Joan Collins was a graduate of the Company of Youth, the charm school set up by J Arthur Rank to ensure a ready supply of well-groomed young ladies with elocution-trained accents to make appearances, of often startling incongruity, in his postwar films. In Joan Collins – A Life In Lipstick (Wednesday, 10pm, Radio 2) the unsinkable Joan recalls her early life in showbiz, her time at Rada and her progress to becoming “the coffee bar Jezebel” in more than one Rank production. Yoko Ono, who was also born in 1933, is the guest in The First Time (Sunday, 1pm, 6 Music) where she talks to Matt Everitt about her first exposure to music and meeting John Lennon.
In Cold War: Stories From The Big Freeze (Tuesday, 1.45pm, Radio 4) a witness recalls being a young man in Hungary during the 50s. “I heard some music on the radio. I described it to somebody. He said it was jazz and I wasn’t supposed to listen to it.” There’s always a supplementary question you wish somebody asked, in this case: “How the hell did you describe it?”
I’m pleased to report that free radio apps are getting better. They’re easier to use and the best can unbundle content from programmes and schedules. CBC Radio, the app through which you can access the considerable riches of the Canadian Broadcasting Corporation, does this particularly well, with a strong home screen that leads with a headline rather than the style of programme. This is how I came to hear a very phlegmatic Canadian explain how he dealt with an unannounced black bear in the woods by bopping it on the nose, and also why Kendrick Lamar ended up providing the Fourth of July entertainment at the White House.
The excellent French radio station FIP also has a neat interface on its app. Click one box and you get their usual Radio Musicale Eclectique. If you feel like jazz, rock, reggae, dance or world music you touch one of the others. Both FIP and CBC have understood that an app is there to do the user’s bidding, not advance the marketing plans of the body that supplied it.

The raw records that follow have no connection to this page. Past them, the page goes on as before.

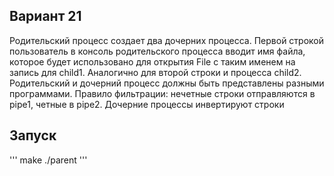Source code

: ## Вариант 21

Родительский процесс создает два дочерних процесса. Первой строкой пользователь в консоль родительского процесса вводит имя файла, которое будет использовано для открытия File с таким именем на запись для child1. Аналогично для второй строки и процесса child2. Родительский и дочерний процесс должны быть представлены разными программами.
Правило фильтрации: нечетные строки отправляются в pipe1, четные в pipe2.
Дочерние процессы инвертируют строки

## Запуск

'''
make
./parent
'''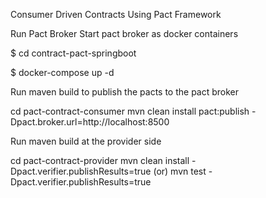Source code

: 
Consumer Driven Contracts Using Pact Framework



Run Pact Broker
Start pact broker as docker containers


$ cd contract-pact-springboot



$ docker-compose up -d



Run maven build to publish the pacts to the pact broker



cd pact-contract-consumer
mvn clean install pact:publish -Dpact.broker.url=http://localhost:8500




Run maven build at the provider side



cd pact-contract-provider
mvn clean install  -Dpact.verifier.publishResults=true
(or)
mvn test -Dpact.verifier.publishResults=true
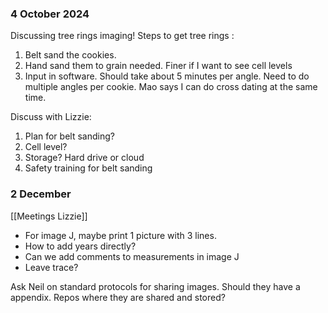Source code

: ### 4 October 2024
Discussing tree rings imaging!
Steps to get tree rings :
1. Belt sand the cookies.
2. Hand sand them to grain needed. Finer if I want to see cell levels
3. Input in software. Should take about 5 minutes per angle. Need to do multiple angles per cookie. Mao says I can do cross dating at the same time. 

Discuss with Lizzie:
1. Plan for belt sanding?
2. Cell level?
3. Storage? Hard drive or cloud
4. Safety training for belt sanding

### 2 December 
[[Meetings Lizzie]]
- For image J, maybe print 1 picture with 3 lines. 
- How to add years directly? 
- Can we add comments to measurements in image J
- Leave trace?

Ask Neil on standard protocols for sharing images. Should they have a appendix. Repos where they are shared and stored?
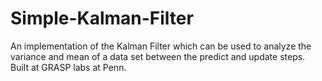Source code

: # Simple-Kalman-Filter
An implementation of the Kalman Filter which can be used to analyze the variance and mean of a data set between the predict and update steps. Built at GRASP labs at Penn. 
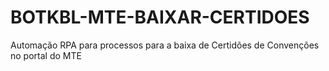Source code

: # BOTKBL-MTE-BAIXAR-CERTIDOES


Automação RPA para processos para a baixa de Certidões de Convenções no portal do MTE
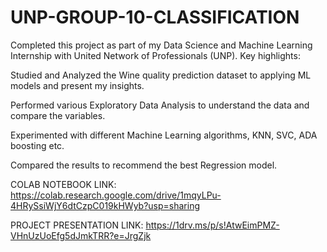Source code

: # UNP-GROUP-10-CLASSIFICATION

Completed this project as part of my Data Science and Machine Learning Internship with United Network of Professionals (UNP). Key highlights:

Studied and Analyzed the Wine quality prediction dataset to applying ML models and present my insights.

Performed various Exploratory Data Analysis to understand the data and compare the variables.

Experimented with different Machine Learning algorithms, KNN, SVC, ADA boosting etc.

Compared the results to recommend the best Regression model.

COLAB NOTEBOOK LINK:
https://colab.research.google.com/drive/1mqyLPu-4HRySsiWjY6dtCzpC019kHWyb?usp=sharing

PROJECT PRESENTATION LINK:
https://1drv.ms/p/s!AtwEimPMZ-VHnUzUoEfg5dJmkTRR?e=JrgZjk
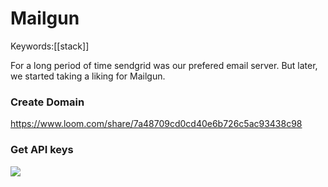 # Mailgun
Keywords:[[stack]]

For a long period of time sendgrid was our prefered email server. But later, we started taking a liking for Mailgun. 

### Create Domain
https://www.loom.com/share/7a48709cd0cd40e6b726c5ac93438c98

### Get API keys 
![](files/mailgun_api.png)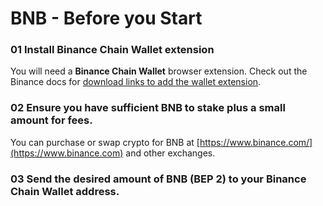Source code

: # BNB - Before you Start

### **01 Install Binance Chain Wallet extension** <a href="#prerequisites" id="prerequisites"></a>

You will need a **Binance Chain Wallet** browser extension. Check out the Binance docs for [download links to add the wallet extension](https://docs.binance.org/smart-chain/wallet/binance.html).

### 02 Ensure you have **sufficient BNB to stake plus a small amount for fees**.

You can purchase or swap crypto for BNB at [https://www.binance.com/](https://www.binance.com) and other exchanges.

### 03 Send the **desired amount of BNB (BEP 2)** to your Binance Chain Wallet address.
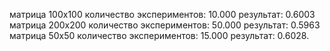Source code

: матрица 100x100 количество экспериментов: 10.000 результат: 0.6003
матрица 200x200 количество экспериментов: 50.000 результат: 0.5963
матрица 50x50 количество экспериментов: 15.000 результат: 0.6028.
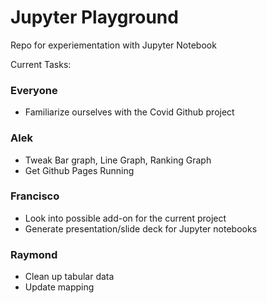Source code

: # Jupyter Playground
Repo for experiementation with Jupyter Notebook

Current Tasks:
### Everyone
* Familiarize ourselves with the Covid Github project
### Alek
* Tweak Bar graph, Line Graph, Ranking Graph
* Get Github Pages Running
### Francisco
* Look into possible add-on for the current project
* Generate presentation/slide deck for Jupyter notebooks
### Raymond
* Clean up tabular data
* Update mapping 




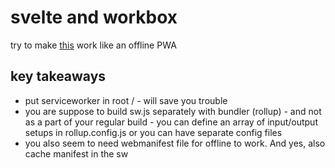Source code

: # svelte and workbox

try to make [this](https://developers.google.com/web/tools/workbox/guides/using-bundlers) work like an offline PWA

## key takeaways
- put serviceworker in root / - will save you trouble
- you are suppose to build sw.js separately with bundler (rollup) - and not as a part of your regular build - you can define an array of input/output setups in rollup.config.js or you can have separate config files
- you also seem to need webmanifest file for offline to work. And yes, also cache manifest in the sw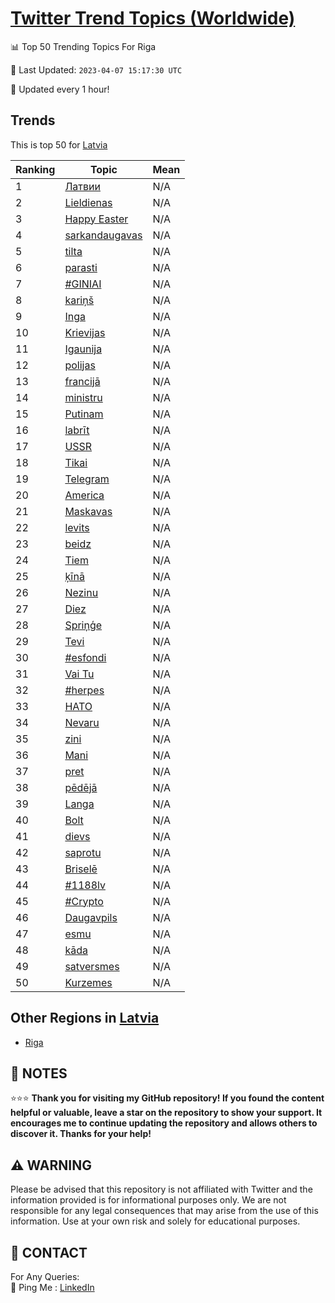 [Twitter Trend Topics (Worldwide)](https://github.com/ErcinDedeoglu/Twitter-Trend-Topics)
==========


📊 Top 50 Trending Topics For Riga

📆 Last Updated: `2023-04-07 15:17:30 UTC`

🔧 Updated every 1 hour!


## Trends

This is top 50 for [Latvia](</Latvia>)

| Ranking | Topic | Mean |
| ------- | ------------ | ------------ |
| 1 | [Латвии](http://twitter.com/search?q=%d0%9b%d0%b0%d1%82%d0%b2%d0%b8%d0%b8) | N/A |
| 2 | [Lieldienas](http://twitter.com/search?q=Lieldienas) | N/A |
| 3 | [Happy Easter](http://twitter.com/search?q=Happy+Easter) | N/A |
| 4 | [sarkandaugavas](http://twitter.com/search?q=sarkandaugavas) | N/A |
| 5 | [tilta](http://twitter.com/search?q=tilta) | N/A |
| 6 | [parasti](http://twitter.com/search?q=parasti) | N/A |
| 7 | [#GINIAI](http://twitter.com/search?q=%23GINIAI) | N/A |
| 8 | [kariņš](http://twitter.com/search?q=kari%c5%86%c5%a1) | N/A |
| 9 | [Inga](http://twitter.com/search?q=Inga) | N/A |
| 10 | [Krievijas](http://twitter.com/search?q=Krievijas) | N/A |
| 11 | [Igaunija](http://twitter.com/search?q=Igaunija) | N/A |
| 12 | [polijas](http://twitter.com/search?q=polijas) | N/A |
| 13 | [francijā](http://twitter.com/search?q=francij%c4%81) | N/A |
| 14 | [ministru](http://twitter.com/search?q=ministru) | N/A |
| 15 | [Putinam](http://twitter.com/search?q=Putinam) | N/A |
| 16 | [labrīt](http://twitter.com/search?q=labr%c4%abt) | N/A |
| 17 | [USSR](http://twitter.com/search?q=USSR) | N/A |
| 18 | [Tikai](http://twitter.com/search?q=Tikai) | N/A |
| 19 | [Telegram](http://twitter.com/search?q=Telegram) | N/A |
| 20 | [America](http://twitter.com/search?q=America) | N/A |
| 21 | [Maskavas](http://twitter.com/search?q=Maskavas) | N/A |
| 22 | [levits](http://twitter.com/search?q=levits) | N/A |
| 23 | [beidz](http://twitter.com/search?q=beidz) | N/A |
| 24 | [Tiem](http://twitter.com/search?q=Tiem) | N/A |
| 25 | [ķīnā](http://twitter.com/search?q=%c4%b7%c4%abn%c4%81) | N/A |
| 26 | [Nezinu](http://twitter.com/search?q=Nezinu) | N/A |
| 27 | [Diez](http://twitter.com/search?q=Diez) | N/A |
| 28 | [Spriņģe](http://twitter.com/search?q=Spri%c5%86%c4%a3e) | N/A |
| 29 | [Tevi](http://twitter.com/search?q=Tevi) | N/A |
| 30 | [#esfondi](http://twitter.com/search?q=%23esfondi) | N/A |
| 31 | [Vai Tu](http://twitter.com/search?q=Vai+Tu) | N/A |
| 32 | [#herpes](http://twitter.com/search?q=%23herpes) | N/A |
| 33 | [НАТО](http://twitter.com/search?q=%d0%9d%d0%90%d0%a2%d0%9e) | N/A |
| 34 | [Nevaru](http://twitter.com/search?q=Nevaru) | N/A |
| 35 | [zini](http://twitter.com/search?q=zini) | N/A |
| 36 | [Mani](http://twitter.com/search?q=Mani) | N/A |
| 37 | [pret](http://twitter.com/search?q=pret) | N/A |
| 38 | [pēdējā](http://twitter.com/search?q=p%c4%93d%c4%93j%c4%81) | N/A |
| 39 | [Langa](http://twitter.com/search?q=Langa) | N/A |
| 40 | [Bolt](http://twitter.com/search?q=Bolt) | N/A |
| 41 | [dievs](http://twitter.com/search?q=dievs) | N/A |
| 42 | [saprotu](http://twitter.com/search?q=saprotu) | N/A |
| 43 | [Briselē](http://twitter.com/search?q=Brisel%c4%93) | N/A |
| 44 | [#1188lv](http://twitter.com/search?q=%231188lv) | N/A |
| 45 | [#Crypto](http://twitter.com/search?q=%23Crypto) | N/A |
| 46 | [Daugavpils](http://twitter.com/search?q=Daugavpils) | N/A |
| 47 | [esmu](http://twitter.com/search?q=esmu) | N/A |
| 48 | [kāda](http://twitter.com/search?q=k%c4%81da) | N/A |
| 49 | [satversmes](http://twitter.com/search?q=satversmes) | N/A |
| 50 | [Kurzemes](http://twitter.com/search?q=Kurzemes) | N/A |



## Other Regions in [Latvia](</Latvia>)

* [Riga](</Latvia/Riga.md>)



## 📝 NOTES

⭐⭐⭐ **Thank you for visiting my GitHub repository! If you found the content helpful or valuable, leave a star on the repository to show your support. It encourages me to continue updating the repository and allows others to discover it. Thanks for your help!**


## ⚠️ WARNING

Please be advised that this repository is not affiliated with Twitter and the information provided is for informational purposes only. We are not responsible for any legal consequences that may arise from the use of this information. Use at your own risk and solely for educational purposes.


## 📨 CONTACT

 For Any Queries:  
            🏓 Ping Me : [LinkedIn](https://www.linkedin.com/in/ercindedeoglu/)
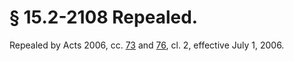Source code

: # § 15.2-2108 Repealed.

<p>Repealed by Acts 2006, cc. <a href='http://lis.virginia.gov/cgi-bin/legp604.exe?061+ful+CHAP0073'>73</a> and <a href='http://lis.virginia.gov/cgi-bin/legp604.exe?061+ful+CHAP0076'>76</a>, cl. 2, effective July 1, 2006.</p>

The NPR One app from National Public Radio has something to learn here.Its home page devotes too much space to trying to recommend programmes you don’t know when it should be offering easier access to programmes you do, like the excellent Invisibilia and always reliable NPR Politics podcast. You have to hit the “more” option before you get to see the full menu.
I like the KCRW Radio app because it offers access to three live streams: their justly celebrated on-air signal from southern California, their News 24 output and their Eclectic 24, which has just furnished me with Petula Clark in between the more contemporary sound of Beck and Viigo. If you’re on holiday and have access to Wi-Fi, all the above are worth sampling and can be downloaded for nothing.